In this grave cigar-smoking age of ours, in which Irishmen exhibit so little of the love of fun and merriment--the drolleries and _escapades_ which distinguished them in preceding ages--it is a pleasant thing to us septuagenarians to look back occasionally to our youthful days, and call up from the storehouse of our memories the merry men whom and whose merry freaks we were either familiar with, or at least had heard of or seen. One of these choice spirits is just now present with us in our mind’s eye, and we are certain that we have only to mention his name, to bring him equally before a great number of our Dublin readers. We mean the late musical doctor, John Cogan. There, now, Dublin readers, some thousands of you at least have the man before you, though many of you are unfortunately too young to have heard his exquisitely delicate and expressive hands on the piano, extemporising with matchless felicity upon Garryowen or some other melody of Old Ireland; or participated in his playful and always inoffensive merriment and good humour. Even the youngest of you, however, must surely remember the little man--little indeed in size, but every inch of him a gentleman, who but a few years since might be occasionally seen taking an airing, when the sun shone on him, in Sackville Street, sometimes leaning on his servant’s arm, and at others driven in his pony-phaeton, which his prudence in youth had enabled him to secure for his days of feebleness and old age. That pleasant intellectual countenance, bright and playful as his own music even to the last, has disappeared from amongst us; but the memory of such a man should not be allowed to die, and we will therefore, while in the vein, devote a column of our Journal to a sketch of one of the many incidents remembered of his long life, as illustrative in some degree not only of his character, but also of that of society in Dublin during the last century.

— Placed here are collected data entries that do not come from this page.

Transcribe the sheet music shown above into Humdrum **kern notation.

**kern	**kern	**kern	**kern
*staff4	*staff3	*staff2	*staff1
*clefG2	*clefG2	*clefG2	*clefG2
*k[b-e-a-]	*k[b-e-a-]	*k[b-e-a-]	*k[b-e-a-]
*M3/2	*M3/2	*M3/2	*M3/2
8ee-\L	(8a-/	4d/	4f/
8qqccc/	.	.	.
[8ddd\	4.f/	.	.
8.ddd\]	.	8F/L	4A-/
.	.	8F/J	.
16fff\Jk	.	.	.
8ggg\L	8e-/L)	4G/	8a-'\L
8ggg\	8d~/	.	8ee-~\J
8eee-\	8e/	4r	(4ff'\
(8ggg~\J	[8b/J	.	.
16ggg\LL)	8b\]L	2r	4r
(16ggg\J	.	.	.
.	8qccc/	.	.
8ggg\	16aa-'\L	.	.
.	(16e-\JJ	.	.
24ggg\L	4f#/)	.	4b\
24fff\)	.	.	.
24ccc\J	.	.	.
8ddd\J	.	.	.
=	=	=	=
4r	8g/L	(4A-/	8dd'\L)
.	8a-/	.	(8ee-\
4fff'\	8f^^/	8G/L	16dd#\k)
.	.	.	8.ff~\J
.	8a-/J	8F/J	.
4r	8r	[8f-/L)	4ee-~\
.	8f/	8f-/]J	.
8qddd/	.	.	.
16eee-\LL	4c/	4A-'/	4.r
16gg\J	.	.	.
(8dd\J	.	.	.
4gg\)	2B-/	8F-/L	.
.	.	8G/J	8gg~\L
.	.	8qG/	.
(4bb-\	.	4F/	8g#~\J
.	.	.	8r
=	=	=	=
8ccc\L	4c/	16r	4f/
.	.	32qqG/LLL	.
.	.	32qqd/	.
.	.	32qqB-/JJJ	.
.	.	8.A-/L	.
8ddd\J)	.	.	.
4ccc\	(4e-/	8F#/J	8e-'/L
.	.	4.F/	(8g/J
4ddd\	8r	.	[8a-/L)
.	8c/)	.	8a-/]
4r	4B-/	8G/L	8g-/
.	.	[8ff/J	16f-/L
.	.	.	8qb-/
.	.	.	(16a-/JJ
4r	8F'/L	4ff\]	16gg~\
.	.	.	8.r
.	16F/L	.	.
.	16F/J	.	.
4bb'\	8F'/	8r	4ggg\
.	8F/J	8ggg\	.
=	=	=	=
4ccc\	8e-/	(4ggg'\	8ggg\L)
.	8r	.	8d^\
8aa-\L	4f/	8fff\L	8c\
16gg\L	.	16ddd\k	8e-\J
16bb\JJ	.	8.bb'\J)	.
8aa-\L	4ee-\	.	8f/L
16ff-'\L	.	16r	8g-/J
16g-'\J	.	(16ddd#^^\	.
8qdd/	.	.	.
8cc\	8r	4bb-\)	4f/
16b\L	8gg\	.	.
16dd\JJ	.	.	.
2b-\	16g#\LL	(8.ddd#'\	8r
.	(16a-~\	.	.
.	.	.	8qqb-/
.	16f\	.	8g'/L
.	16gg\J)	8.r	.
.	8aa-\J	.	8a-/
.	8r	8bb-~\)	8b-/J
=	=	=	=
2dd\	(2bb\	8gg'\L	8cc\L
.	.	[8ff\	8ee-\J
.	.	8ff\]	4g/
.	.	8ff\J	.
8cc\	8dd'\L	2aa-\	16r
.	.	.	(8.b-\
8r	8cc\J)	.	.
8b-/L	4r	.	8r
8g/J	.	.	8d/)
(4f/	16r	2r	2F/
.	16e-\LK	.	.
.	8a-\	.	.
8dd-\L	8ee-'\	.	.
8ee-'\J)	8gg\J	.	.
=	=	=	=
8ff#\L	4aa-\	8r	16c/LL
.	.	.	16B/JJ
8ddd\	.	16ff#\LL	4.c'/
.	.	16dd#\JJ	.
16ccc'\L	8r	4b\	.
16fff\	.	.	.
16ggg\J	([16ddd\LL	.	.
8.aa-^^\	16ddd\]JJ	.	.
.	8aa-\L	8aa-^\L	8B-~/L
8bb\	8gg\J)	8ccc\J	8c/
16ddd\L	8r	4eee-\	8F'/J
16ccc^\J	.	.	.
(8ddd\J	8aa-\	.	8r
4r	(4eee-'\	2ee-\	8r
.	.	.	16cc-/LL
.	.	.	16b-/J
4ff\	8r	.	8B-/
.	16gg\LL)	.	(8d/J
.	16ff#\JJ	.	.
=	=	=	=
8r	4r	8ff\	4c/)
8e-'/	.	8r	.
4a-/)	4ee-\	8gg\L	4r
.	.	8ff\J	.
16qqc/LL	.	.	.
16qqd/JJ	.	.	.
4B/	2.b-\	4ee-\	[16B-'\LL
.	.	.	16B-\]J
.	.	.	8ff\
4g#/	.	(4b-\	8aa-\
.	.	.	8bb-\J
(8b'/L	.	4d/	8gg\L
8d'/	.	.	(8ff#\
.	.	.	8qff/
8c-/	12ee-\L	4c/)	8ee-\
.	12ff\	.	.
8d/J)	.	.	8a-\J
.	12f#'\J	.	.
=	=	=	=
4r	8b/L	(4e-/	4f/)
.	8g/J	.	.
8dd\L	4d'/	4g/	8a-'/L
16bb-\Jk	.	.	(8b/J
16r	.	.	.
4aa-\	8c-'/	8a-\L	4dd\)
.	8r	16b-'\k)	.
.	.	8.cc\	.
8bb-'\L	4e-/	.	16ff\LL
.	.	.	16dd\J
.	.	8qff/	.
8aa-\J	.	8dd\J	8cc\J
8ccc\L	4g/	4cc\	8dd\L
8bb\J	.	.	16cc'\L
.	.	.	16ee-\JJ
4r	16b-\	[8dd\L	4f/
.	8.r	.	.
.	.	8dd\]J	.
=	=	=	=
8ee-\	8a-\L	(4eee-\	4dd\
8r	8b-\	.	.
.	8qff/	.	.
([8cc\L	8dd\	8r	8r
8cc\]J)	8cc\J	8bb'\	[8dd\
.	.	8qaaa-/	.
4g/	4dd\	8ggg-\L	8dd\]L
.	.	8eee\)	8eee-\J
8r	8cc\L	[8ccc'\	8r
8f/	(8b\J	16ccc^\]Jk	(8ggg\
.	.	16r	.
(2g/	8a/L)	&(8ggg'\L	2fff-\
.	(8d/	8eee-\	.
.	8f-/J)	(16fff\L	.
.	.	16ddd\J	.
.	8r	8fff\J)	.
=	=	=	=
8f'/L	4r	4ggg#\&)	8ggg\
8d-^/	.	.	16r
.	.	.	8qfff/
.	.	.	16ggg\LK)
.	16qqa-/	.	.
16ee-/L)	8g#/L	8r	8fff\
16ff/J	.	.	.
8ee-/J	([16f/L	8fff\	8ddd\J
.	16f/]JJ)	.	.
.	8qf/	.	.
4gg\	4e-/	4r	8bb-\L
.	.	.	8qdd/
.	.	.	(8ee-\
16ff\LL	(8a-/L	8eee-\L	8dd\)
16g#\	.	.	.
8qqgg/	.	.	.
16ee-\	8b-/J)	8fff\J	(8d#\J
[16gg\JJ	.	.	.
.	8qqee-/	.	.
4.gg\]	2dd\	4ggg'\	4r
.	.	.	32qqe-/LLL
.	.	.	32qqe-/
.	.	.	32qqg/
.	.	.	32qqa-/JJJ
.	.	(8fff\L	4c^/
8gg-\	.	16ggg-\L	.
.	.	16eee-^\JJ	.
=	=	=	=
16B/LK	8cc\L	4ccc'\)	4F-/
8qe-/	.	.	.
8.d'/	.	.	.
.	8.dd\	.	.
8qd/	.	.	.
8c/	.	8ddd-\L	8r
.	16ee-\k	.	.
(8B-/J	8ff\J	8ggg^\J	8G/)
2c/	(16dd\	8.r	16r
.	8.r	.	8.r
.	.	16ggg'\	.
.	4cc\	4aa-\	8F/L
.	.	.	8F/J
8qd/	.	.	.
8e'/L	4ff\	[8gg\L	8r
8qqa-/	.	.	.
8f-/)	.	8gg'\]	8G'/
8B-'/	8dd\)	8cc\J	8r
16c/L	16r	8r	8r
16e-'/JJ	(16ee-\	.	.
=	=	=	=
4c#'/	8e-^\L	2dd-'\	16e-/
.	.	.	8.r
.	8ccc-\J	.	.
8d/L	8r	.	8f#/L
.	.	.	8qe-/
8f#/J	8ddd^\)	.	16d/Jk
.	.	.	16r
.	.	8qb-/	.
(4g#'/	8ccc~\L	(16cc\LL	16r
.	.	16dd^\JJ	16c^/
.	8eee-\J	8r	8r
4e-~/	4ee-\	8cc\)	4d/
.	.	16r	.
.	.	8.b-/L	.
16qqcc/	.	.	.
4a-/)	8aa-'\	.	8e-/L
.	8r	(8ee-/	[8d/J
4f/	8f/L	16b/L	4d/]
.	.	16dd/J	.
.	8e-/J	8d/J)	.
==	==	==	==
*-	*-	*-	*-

From what we have already stated, it will have appeared that Doctor Cogan was not only great as a musical performer, but also as a performer in innocent waggery. It would indeed have been difficult to determine in which performance he most excelled, or whether he most loved his music or his joke. He was not only a good theorist, but loved a bit of _harmony_ intensely, and a _laughing chorus_ was his prime delight. Those he would often accompany or direct as occasion required, to heighten the pleasures of a musical treat, when he rarely neglected a happy opportunity of introducing some _vivace_ movement of his own composing, provided he could previously prepare a _score_ of good fellows capable of performing effectively the several parts assigned them in it, which among his apt compeers was rarely a difficult task. A lover of good cheer and hospitality, which he both gave as well as partook of with a true Irish spirit, it was a settled point with the Doctor that brother professors should at all times live in harmony with each other, and receive brotherly encouragement; nor were such feelings of an exclusively national character, but extended equally to foreigners coming to Ireland, who, if at all known to fame, were sure of receiving a friendly and _cead mile failte_ reception at his hands. If, it is true, he could on such occasions indulge a little innocent joke, by playing off a specimen of Irish _counterpoint_ at the expense of such visitors, it was so much the more agreeable to him, as in the following instance of the concerted movement which he got up to do honour to the celebrated violinist Pinto, who visited our city about sixty years since. But before we detail the circumstances attendant on this reception, it is necessary that we should tell our worthy readers something of the person who was selected by the Doctor to play a leading part--the principal fiddle--on the occasion; and the more particularly as his name is unknown to the great majority of the present generation, and almost forgotten by the few who may still survive him.